Of course everyone has memories of the child prodigy years now, created after the fact thanks to videos on YouTube and recordings on the internet. The child playing a Bindumalini as stark and haunting as the big eyes that remained with him to the end; the prodigy of house concerts, and simple, sweet tracks alike. Yet little things stayed from those early beginnings up until years later. In one recording, I remember, Srinivas is introducing a kriti and concludes with “… the composer is .. Thyagaraja”. An awkward silence, then a hurried correction – “Saint Thyaragaja”. And just like that, with no other fanfare, the music is center-stage.

The Star

Of course, as time went on, the child became a fixture in the world to which he had bought entry for himself and his novel instrument. My earliest — and very likely my very last — memory of Mandolin Srinivas remains (and will remain) two sublime, short tracks recorded in 1992. I was introduced to them much later, but Palukavemi Naa Dheivama and Nenarunchara will retain pride of place in my heart. No single event illustrated the community’s embrace of this greenhorn-turned-giant of the field quite like the annual Thyagaraja Aradhana in Thiruvaiyaru; not a single one would be complete without him. In later years, a sublime Marubalka in Sriranjani.

The Teacher

Yet U Srinivas did not cease his contributions to the world of Carnatic music with just the addition of the mandolin — in front of his name, and to the list of instruments expressive enough for the system. He was a teacher everywhere he went, and a much sought-after one. And just as he picked up the instrument as a child, so he encouraged and inspired other children to do the same.

The Silence

And the silences. Some of my most enduring memories of that mandolin are single notes emanating from it, seemingly outlandish and impossible notes — the ragalapana in Karaharapriya, the unexpected twist at the frenzied climax of a Mahaganapathe; and most of all, the lone, singular note that marked the beginning of Nattai and Mahaganapathim.

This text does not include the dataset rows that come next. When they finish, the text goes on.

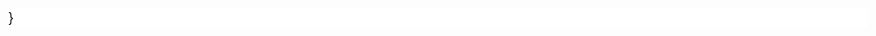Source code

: }  
</pre>



<script src="assets/js/qa.js"></script>




  [^1]: Original Data Source:  [Master Building Permit Data Set](https://data.raleighnc.gov/Urban-Planning/City-of-Raleigh-Building-Permits-from-Jan-2000/hk3n-ieai?category=Permits)
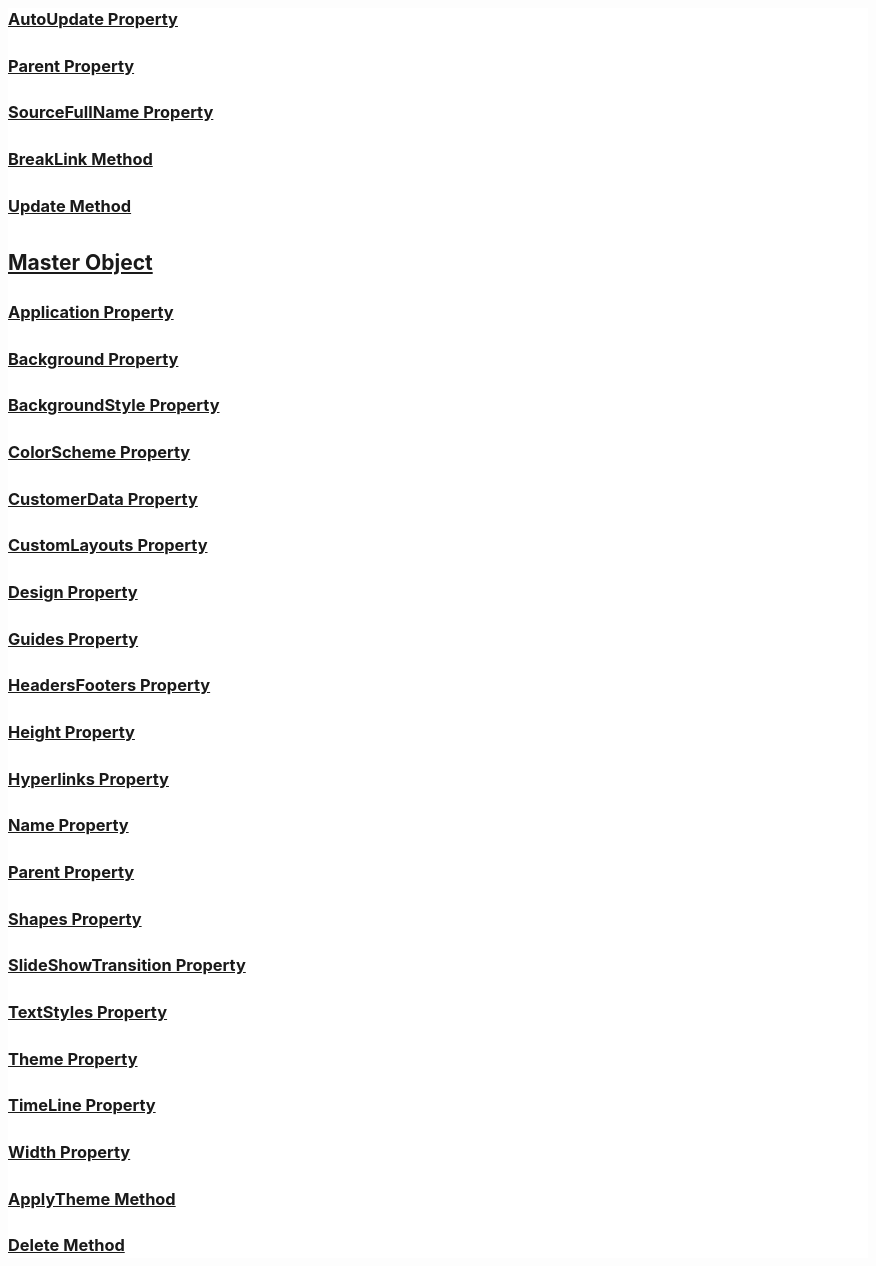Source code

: ### [AutoUpdate Property](linkformat-autoupdate-property-powerpoint.md)
### [Parent Property](linkformat-parent-property-powerpoint.md)
### [SourceFullName Property](linkformat-sourcefullname-property-powerpoint.md)
### [BreakLink Method](linkformat-breaklink-method-powerpoint.md)
### [Update Method](linkformat-update-method-powerpoint.md)
## [Master Object](master-object-powerpoint.md)
### [Application Property](master-application-property-powerpoint.md)
### [Background Property](master-background-property-powerpoint.md)
### [BackgroundStyle Property](master-backgroundstyle-property-powerpoint.md)
### [ColorScheme Property](master-colorscheme-property-powerpoint.md)
### [CustomerData Property](master-customerdata-property-powerpoint.md)
### [CustomLayouts Property](master-customlayouts-property-powerpoint.md)
### [Design Property](master-design-property-powerpoint.md)
### [Guides Property](master-guides-property-powerpoint.md)
### [HeadersFooters Property](master-headersfooters-property-powerpoint.md)
### [Height Property](master-height-property-powerpoint.md)
### [Hyperlinks Property](master-hyperlinks-property-powerpoint.md)
### [Name Property](master-name-property-powerpoint.md)
### [Parent Property](master-parent-property-powerpoint.md)
### [Shapes Property](master-shapes-property-powerpoint.md)
### [SlideShowTransition Property](master-slideshowtransition-property-powerpoint.md)
### [TextStyles Property](master-textstyles-property-powerpoint.md)
### [Theme Property](master-theme-property-powerpoint.md)
### [TimeLine Property](master-timeline-property-powerpoint.md)
### [Width Property](master-width-property-powerpoint.md)
### [ApplyTheme Method](master-applytheme-method-powerpoint.md)
### [Delete Method](master-delete-method-powerpoint.md)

I could spend an entire lifetime wondering about that Nattai, how the most staid of notes can trigger the senses even after a thousand times. And I did. I spent what seemed like a happy, blessed eternity sitting in the very back of an empty auditorium once, as U Srinivas tuned his way through a routine soundcheck before yet another concert. Of course no one else can attest to this; of course there is no recording. And of course it was just a soundcheck. And of course the genius on stage had absolutely no knowledge of my presence. These are all incongruities, just as today I turn this heartfelt tribute into a less palatable personal recollection.

But it doesn’t matter.

In that moment, it had all been worth it. The cocoon of music, the hours of obsession, the endless wonder at the depths of the genius; they all came together to mold the perfect memory.

****

Today, we are without those notes and the music. Only the silence remains, and the magician who could disperse a single note to turn it into bliss is gone forever. We have lost an upstart, a prodigy, a star, a teacher. A man with a genius that was enigmatic when you first glimpsed it, fleeting when you began to understand it — a genius that was cruel in the promises and desires that it left us with. U Srinivas didn’t merely play an instrument. He left us all wondering how.